Jeremy Chambers – June 24 2018

Jeremy completed majors in Philosophy and English at The University of Melbourne and has undertaken studies with the Australian Centre for Psychoanalysis. He has worked as a furniture removalist, newspaper distributor, hardware salesman and vineyard labourer and has trained as an amateur boxer. In 1997, Jeremy fell ill with glandular fever and his health further declined, eventually becoming bedridden from 2000 to 2005 with chronic fatigue syndrome and suffering from photophobia. During his long illness, he recounted to himself the stories told by vineyard workers to pass the time and started composing a novel in his head, later published as his debut novel, The Vintage and the Gleaning. In addition to his two novels, Jeremy has had short stories published in The White Review, Review of Australian Fiction, Higher Arc and Griffith Review.

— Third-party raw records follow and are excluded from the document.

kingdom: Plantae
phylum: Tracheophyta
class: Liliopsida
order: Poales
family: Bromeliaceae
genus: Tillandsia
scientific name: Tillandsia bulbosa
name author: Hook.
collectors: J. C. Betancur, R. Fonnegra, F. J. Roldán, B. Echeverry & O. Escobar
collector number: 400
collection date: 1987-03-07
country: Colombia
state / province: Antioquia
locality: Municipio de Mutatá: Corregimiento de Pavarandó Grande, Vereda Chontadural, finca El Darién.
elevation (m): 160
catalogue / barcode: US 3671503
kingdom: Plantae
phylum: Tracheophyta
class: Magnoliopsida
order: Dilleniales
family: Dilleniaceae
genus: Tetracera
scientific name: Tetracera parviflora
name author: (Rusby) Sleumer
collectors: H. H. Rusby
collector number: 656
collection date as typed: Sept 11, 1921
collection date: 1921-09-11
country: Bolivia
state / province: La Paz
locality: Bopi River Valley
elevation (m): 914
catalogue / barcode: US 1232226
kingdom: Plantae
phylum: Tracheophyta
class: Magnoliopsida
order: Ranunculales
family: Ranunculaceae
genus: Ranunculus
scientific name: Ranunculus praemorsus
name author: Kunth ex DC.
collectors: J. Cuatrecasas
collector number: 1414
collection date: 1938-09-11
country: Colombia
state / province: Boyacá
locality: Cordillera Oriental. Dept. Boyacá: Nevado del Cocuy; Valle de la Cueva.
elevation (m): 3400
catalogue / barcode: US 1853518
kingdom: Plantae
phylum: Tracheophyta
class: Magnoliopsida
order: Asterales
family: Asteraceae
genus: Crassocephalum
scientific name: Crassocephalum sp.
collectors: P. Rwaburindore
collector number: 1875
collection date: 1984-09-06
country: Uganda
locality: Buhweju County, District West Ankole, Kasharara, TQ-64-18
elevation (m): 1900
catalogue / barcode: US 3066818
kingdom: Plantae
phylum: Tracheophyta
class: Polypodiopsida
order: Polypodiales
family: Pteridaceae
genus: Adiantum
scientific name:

The Vintage and the Gleaning
Text Publishing, 2010; ISBN 9781921656507

Smithy is a retired shearer turned vineyard worker in his autumn years. It is hard graft, but Smithy has always worked with his hands. Physically all but destroyed after a lifetime of hard liquor, but now sober, he begins to see the world with new eyes, a meditative, singular figure in the town’s bar on rowdy Friday nights. But clarity can be a curse. Finally confronting his past, overwhelmed by long-buried feelings of regret, nostalgia and loss, Smithy steps in to help a young woman in a desperate situation. A cautious friendship develops, but Charlotte’s husband is widely suspected of murder, and Smithy begins to fear that he will pay a high price for his gallantry. Written with an authentic music, and infused with beauty, brutality and sadness, The Vintage and the Gleaning is a compelling observation of men, women and country.

Suburbia
Text Publishing, 2017; ISBN 9781922079572

‘I think what Darren’s really good at, is that he sort of understands other people. Sometimes, even if I don’t say anything, he seems to know what I’m feeling anyway.’ Cassie’s face lit up. ‘Yes,’ she said. ‘That’s what I think too. That’s exactly what I think ….’ Roland lives with his parents, Graham and Joyce, and his younger sister, Lily, in the golden light of an outer suburb, Glenella. He dreams of escaping, of finding an intoxicating life somewhere else. He is in love with Cassie Noble, the daughter of his parents’ friends Reg and Colleen. But when Darren Wilson moves into the neighbourhood and attracts the interest of both teens, a conflict emerges that threatens the friendship between the two families.